É espantoso pensar no grau de conhecimento científico que esta civilização já havia atingido há 2.500 anos.
Fosse para explicar actos divinos ou para prever a sua ocorrência com exactidão, os eclipses possuíram desde sempre um papel importante no conhecimento das civilizações. Mas não ficamos por aqui.
“O mundo moderno começou em 29 de Maio de 1919, quando fotografias de um eclipse solar, tiradas na ilha do Príncipe, na África Ocidental, e em Sobral, no Brasil, confirmaram a verdade da nova teoria do universo.”

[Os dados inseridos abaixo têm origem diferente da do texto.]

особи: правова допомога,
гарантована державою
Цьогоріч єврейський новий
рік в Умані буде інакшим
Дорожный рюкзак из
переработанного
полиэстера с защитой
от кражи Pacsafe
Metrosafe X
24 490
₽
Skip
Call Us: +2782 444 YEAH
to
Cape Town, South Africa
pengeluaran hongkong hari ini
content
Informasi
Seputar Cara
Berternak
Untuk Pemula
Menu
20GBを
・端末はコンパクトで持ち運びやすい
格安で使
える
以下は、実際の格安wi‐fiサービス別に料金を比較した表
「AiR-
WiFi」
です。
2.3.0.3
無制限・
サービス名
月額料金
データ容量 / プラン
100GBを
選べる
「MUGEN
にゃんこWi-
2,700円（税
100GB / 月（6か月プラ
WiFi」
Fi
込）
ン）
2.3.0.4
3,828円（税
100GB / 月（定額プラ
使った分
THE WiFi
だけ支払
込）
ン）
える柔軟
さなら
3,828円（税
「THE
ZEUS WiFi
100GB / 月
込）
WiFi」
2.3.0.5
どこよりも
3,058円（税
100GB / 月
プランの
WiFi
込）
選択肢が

Paul Johnson, historiador inglês
Albert Einstein (1879-1955). Imagem de domínio público.
Para confirmar a “curvatura da luz” e, consequentemente, a Teoria da Relatividade, foram organizadas algumas expedições científicas. Seguindo as previsões de eclipses solares totais, grupos de cientistas deslocaram-se para localizações específicas, mas a maioria das tentativas foram frustradas. Uma expedição alemã, em 1914, foi impedida de se deslocar por questões políticas e o mau tempo atrapalhou uma outra equipa argentina no ano de 1916.

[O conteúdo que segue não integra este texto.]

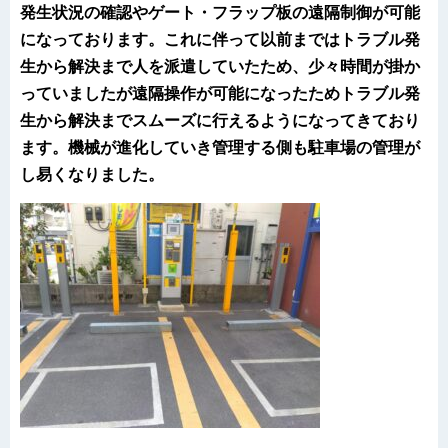
発生状況の確認やゲート・フラップ板の遠隔制御が可能
になっております。これに伴って以前まではトラブル発
生から解決まで人を派遣していたため、少々時間が掛か
っていましたが遠隔操作が可能になったためトラブル発
生から解決までスムーズに行えるようになってきており
ます。機械が進化していき管理する側も駐車場の管理が
し易くなりました。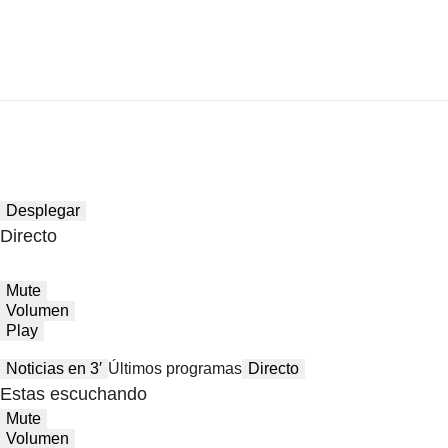
Desplegar
Directo
Mute
Volumen
Play
Noticias en 3′
Últimos programas
Directo
Estas escuchando
Mute
Volumen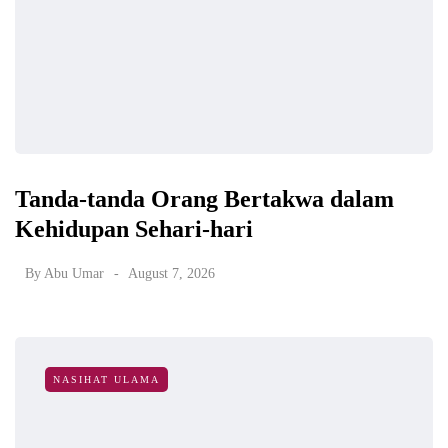
Tanda-tanda Orang Bertakwa dalam
Kehidupan Sehari-hari
By
Abu Umar
August 7, 2026
NASIHAT ULAMA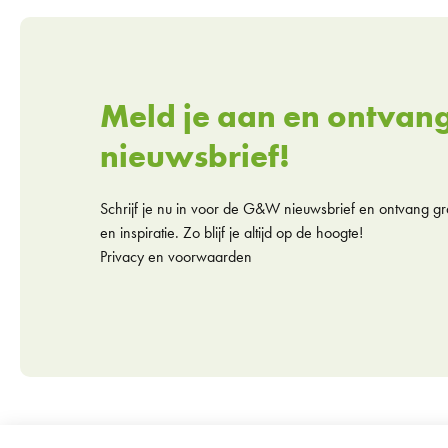
Meld je aan en ontvan
nieuwsbrief!
Schrijf je nu in voor de G&W nieuwsbrief en ontvang gra
en inspiratie. Zo blijf je altijd op de hoogte!
Privacy en voorwaarden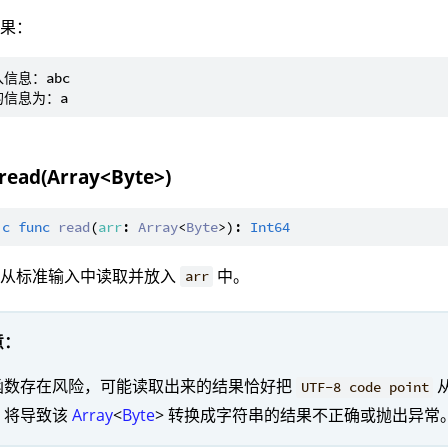
结果：
信息：abc

 read(Array<Byte>)
ic
func
read
(
arr
: 
Array
<
Byte
>): 
Int64
：从标准输入中读取并放入
中。
arr
意：
函数存在风险，可能读取出来的结果恰好把
UTF-8 code point
，将导致该
Array
<
Byte
> 转换成字符串的结果不正确或抛出异常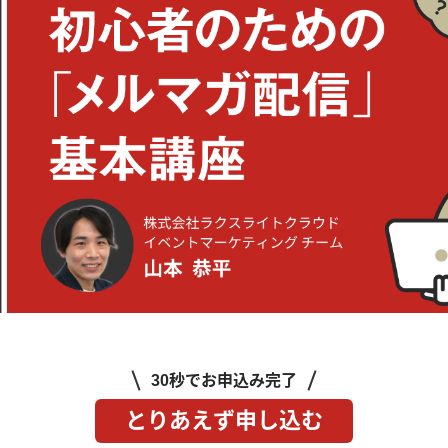
30秒でお申込み完了
とりあえず申し込む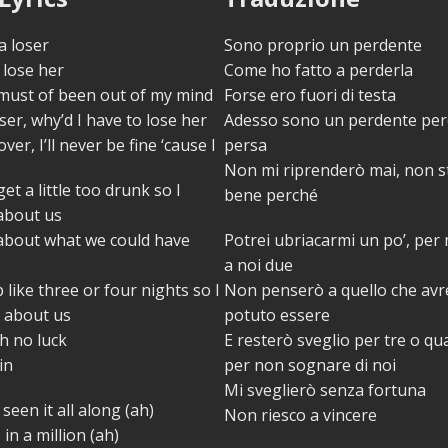
a loser
Sono proprio un perdente
 lose her
Come ho fatto a perderla
must of been out of my mind
Forse ero fuori di testa
ser, why’d I have to lose her
Adesso sono un perdente per
over, I’ll never be fine ‘cause I
persa
Non mi riprenderò mai, non s
get a little too drunk so I
bene perché
about us
 about what we could have
Potrei ubriacarmi un po’, per
a noi due
 like three or four nights so I
Non penserò a quello che a
 about us
potuto essere
h no luck
E resterò sveglio per tre o qu
in
per non sognare di noi
Mi sveglierò senza fortuna
seen it all along (ah)
Non riesco a vincere
in a million (ah)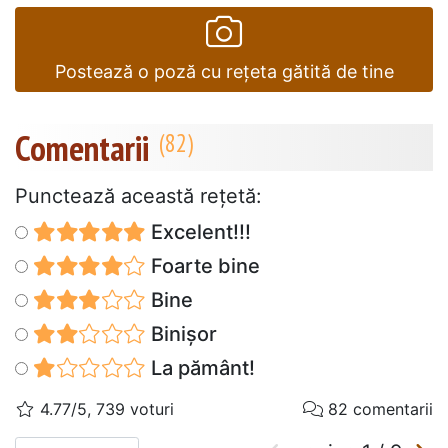
Postează o poză cu rețeta gătită de tine
Comentarii
Punctează această reţetă:
Excelent!!!
Foarte bine
Bine
Binișor
La pământ!
4.77/5, 739 voturi
82 comentarii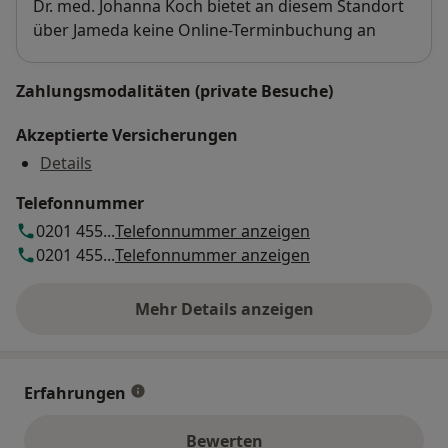
Verfügbarkeit
Dr. med. Johanna Koch bietet an diesem Standort
über Jameda keine Online-Terminbuchung an
Zahlungsmodalitäten (private Besuche)
Akzeptierte Versicherungen
Details
Telefonnummer
0201 455...
Telefonnummer anzeigen
0201 455...
Telefonnummer anzeigen
Mehr Details anzeigen
über die Adresse
Erfahrungen
Bewerten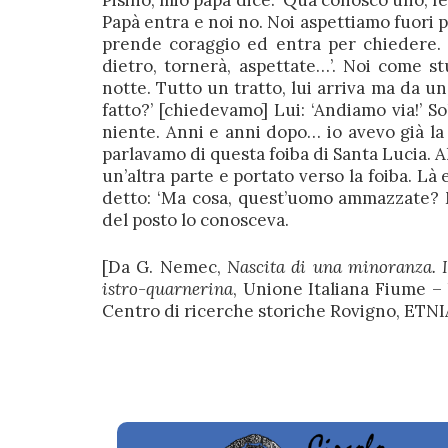
Pisino, mio papà dice: ‘Qua conosco uno, f
Papà entra e noi no. Noi aspettiamo fuor
prende coraggio ed entra per chiedere. 
dietro, tornerà, aspettate…’. Noi come s
notte. Tutto un tratto, lui arriva ma da un
fatto?’ [chiedevamo] Lui: ‘Andiamo via!’ S
niente. Anni e anni dopo… io avevo già l
parlavamo di questa foiba di Santa Lucia. A
un’altra parte e portato verso la foiba. Là
detto: ‘Ma cosa, quest’uomo ammazzate? Ma
del posto lo conosceva.
[Da G. Nemec,
Nascita di una minoranza. Is
istro-quarnerina
, Unione Italiana Fiume – 
Centro di ricerche storiche Rovigno, ETNIA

Foi previsto um novo eclipse solar total para o dia 29 de Maio de 1919. Os locais que se afiguraram com melhores condições geográficas foram os escolhidos para receberem as expedições organizadas para o efeito. Foram enviadas duas equipas de astrónomos britânicos: uma para Sobral, no Brasil e outra, liderada por Arthur Eddington, para a ilha do Príncipe. Apesar das condições meteorológicas adversas que ambas as missões defrontaram no dia do eclipse, foi possível obter um número aceitável de placas fotográficas a partir dos dois locais de observação. Naquelas placas eram visíveis estrelas no bordo do disco solar eclipsado. As equipas realizaram posteriormente novas placas do céu nocturno quando as mesmas estrelas já eram visíveis de noite. Eddington mediu cuidadosamente a posição das estrelas nas placas fotográficas e detectou um deslocamento na luz das estrelas. Mais tarde viria a recordar aqueles momentos como os mais importantes da sua vida.
Em 6 de Novembro de 1919 os resultados foram apresentados publicamente, comprovando a Teoria da Relatividade de Albert Einstein.
A Teoria da Relatividade estava comprovada. Confirmava-se a existência de uma nova teoria do Universo. O mundo nunca mais voltaria a ser o mesmo.